When interviewed by the LA Weekly in 2014, Wilkinson referred to the basement office as “subhuman.” We asked him what he meant by that.

“Well, it was subhuman. But it was also a very charming, closely-lived environment. It’s hard to really communicate smells and things like that over the air. But it was a hard-working basement.”

Wilkinson began designing the building in 2008, when the fashionable trends in architecture involved playing with digital effects, laser-cut metals, lots of complex curves, and lacy designs utilizing the latest in digital technologies. But he didn’t do any of that.

“I’m very very influenced by context. I really believe in growing a project out of its existing context. The original building gave us all the cues about using the brickwork, replicating some of its formal language, tying into it aesthetically, and then fragmenting the program in a way that was very direct and straightforward. We are really not that interested in frivolous technological developments. So I think that this will stand the test of time. It’s a building that’s of its place. And I think it has a sort of classic simplicity about it as well,” Wilkinson said.

It also has a kind of a pop quality that is reminiscent of a period of architecture from the early ’80s, during the height of post-modernism, and now post-modernism is having a comeback. So does it have some echoes of that spirit?

“I think one of the aspects of postmodernism that was interesting was the breaking of rules and the playfulness of architectural form, often in an incredibly simplistic way,” Wilkinson said. “I think it is a postmodern building but more in the broader literary sense than in a neoclassical postmodernism sense.”

KCRW’s veteran staffers Ariana Morgenstern, Steve Herbert, Matt Holzman and Bob Carlson also shared their thoughts on the move.

“I always felt that down here in the basement we were apart from the world and we were commenting on the world. But we were down in our own bunker,” Carlson said. After long hours spent focused on a project, “when you would finally finish and you would come up, you would literally feel like you were emerging from a hole and the world looked different and… it was like Vegas, where you didn’t know what time it was.”

“I think in the new place… we are going to now feel a part of the world as opposed to a hole down in the ground separate from the world.”

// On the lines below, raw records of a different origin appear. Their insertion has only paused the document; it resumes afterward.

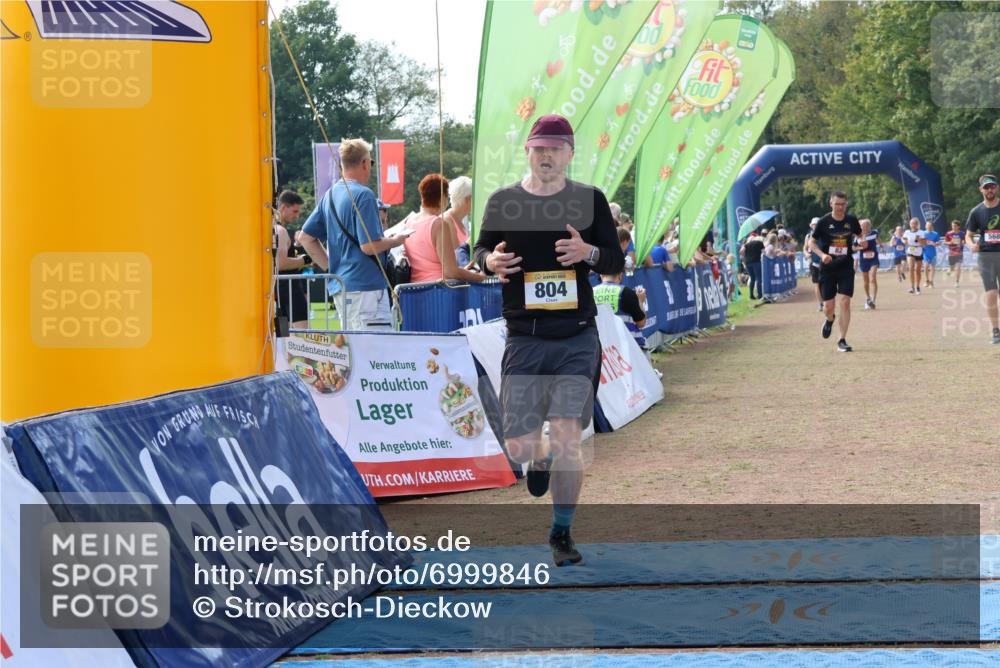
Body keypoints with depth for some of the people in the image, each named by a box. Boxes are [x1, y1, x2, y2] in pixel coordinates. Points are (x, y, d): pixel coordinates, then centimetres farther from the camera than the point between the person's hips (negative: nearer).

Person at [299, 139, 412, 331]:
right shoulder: (363, 195, -12)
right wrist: (395, 240, 0)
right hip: (366, 286, -9)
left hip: (339, 286, 9)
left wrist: (331, 267, 17)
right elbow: (369, 246, -18)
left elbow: (306, 237, 17)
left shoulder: (329, 195, 14)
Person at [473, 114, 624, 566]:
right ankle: (540, 460, 38)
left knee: (568, 438, -11)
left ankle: (562, 533, 6)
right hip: (524, 339, 1)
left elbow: (617, 262, 6)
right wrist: (491, 261, -10)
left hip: (577, 338, -1)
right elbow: (481, 250, 15)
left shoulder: (589, 199, 3)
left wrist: (588, 253, -16)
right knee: (518, 449, -1)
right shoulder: (503, 201, 4)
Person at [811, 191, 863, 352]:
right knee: (828, 306, 3)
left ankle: (842, 340, -2)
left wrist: (862, 243, -7)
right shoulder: (824, 222, -7)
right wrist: (822, 254, -17)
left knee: (845, 302, -10)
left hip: (846, 267, 1)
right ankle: (830, 320, 41)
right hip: (827, 268, -1)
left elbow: (859, 235, 17)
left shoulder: (851, 220, -1)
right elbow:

When asked if she will miss our longtime digs, Morgenstern said the big windows in the new building are going to be a joy for the Vitamin D-deprived station staff with their “studio tans,” and bands will love having an audience when they perform. She added, with a smile, “I’m going to miss the stink sometimes. I will miss not having a sink in the kitchen. I will miss those days when the air conditioner goes out and everybody’s in a sauna.”